Bazıları mezar ziyaretinin dua ve sure okumakla ikmal edildiğini sanırlar. Hayır, oturup yine dinliyorum onu. Her gidişimde farklı bir öykü anlatıyor bana. Mekânın cennet olsun Ahmet Ağabey. İki dünyalıyız, şunun şurasında kaç günlük bu dünya?
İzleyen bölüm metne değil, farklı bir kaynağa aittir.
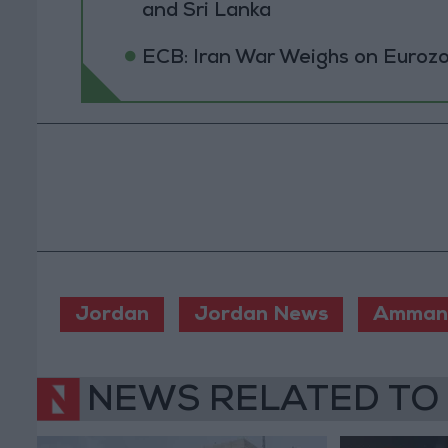
and Sri Lanka
ECB: Iran War Weighs on Euro
Jordan
Jordan News
Amman 
NEWS RELATED TO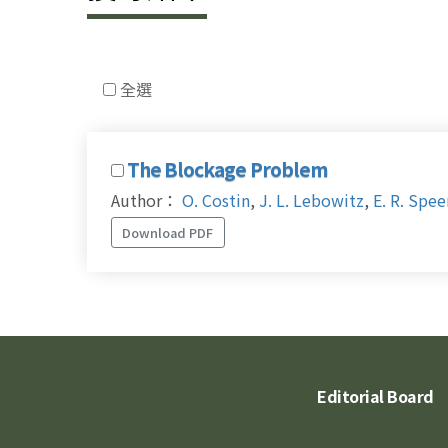
全選
The Blockage Problem
Author：
O. Costin
,
J. L. Lebowitz
,
E. R. Spee
Download PDF
Editorial Board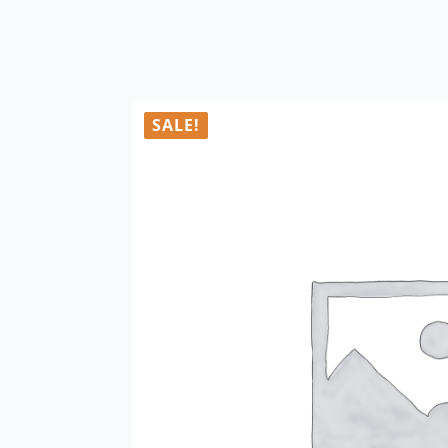
SALE!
Biz de geliriz, hasbihâl ederiz

Yine inşallah.

***

Uluçay, İstanbul Film Festivali kapanış gecesinde ödülünü eşi Ayşe’ye ithaf ederken şöyle konuşmuş: “Bu salondaki kimsenin tatmadığı bir yoksulluğa katlanmak zorunda kaldığı için.” İsterseniz bu haddinden fazla çarpıcı sözleri bir kez daha okuyalım: “Bu salondaki kimsenin tatmadığı bir yoksulluğa katlanmak zorunda…”

İsterseniz bir daha: “Bu salondaki kimsenin tatmadığı bir yoksul….”

Taşçıyan soruyor: “Ailen bu büyük ödüle ne diyor?”

Uluçay: “Sevinmiyorlar, onların yoksulluğuna ilaç olacak hiçbir şey yok ortada. Onlar için değişen bir şey yok…”

Taşçıyan soruyor: “Yakın çevrenden ne tepki aldın?”

Uluçay: “Bizim buralılar pratik düşünür: kaşıkla yenir, bıçakla kesilir, kalemle yazılır. Sinemayla ne yapılır? Verecek cevabım yok. ‘Kaç para kazandın?’ diye sordular.”

***

Aydınlık sabahları muştulayan ak horozlar ötecek

Yankılanacak geniş avlularda
Kuyuların çıkrık sesleri
Leylekler sağlam ayaklar getirecekler bana

Haritada bir yolun peşine düşüp

Çekip gideceğim
Çekip gideceğim
Çekip gideceğim

Şimdilik ağrılar uyusun
Sancılar uyusun
Söğütler uyusun suda

Ahmet Uluçay
Koltuk Değneklerinden Kanat Yapmak’tan

Allah seni bana vermekle bana vermediklerini telafi etmiştir.

Allah seni bana vermekle bana vermediklerini telafi etmiştir.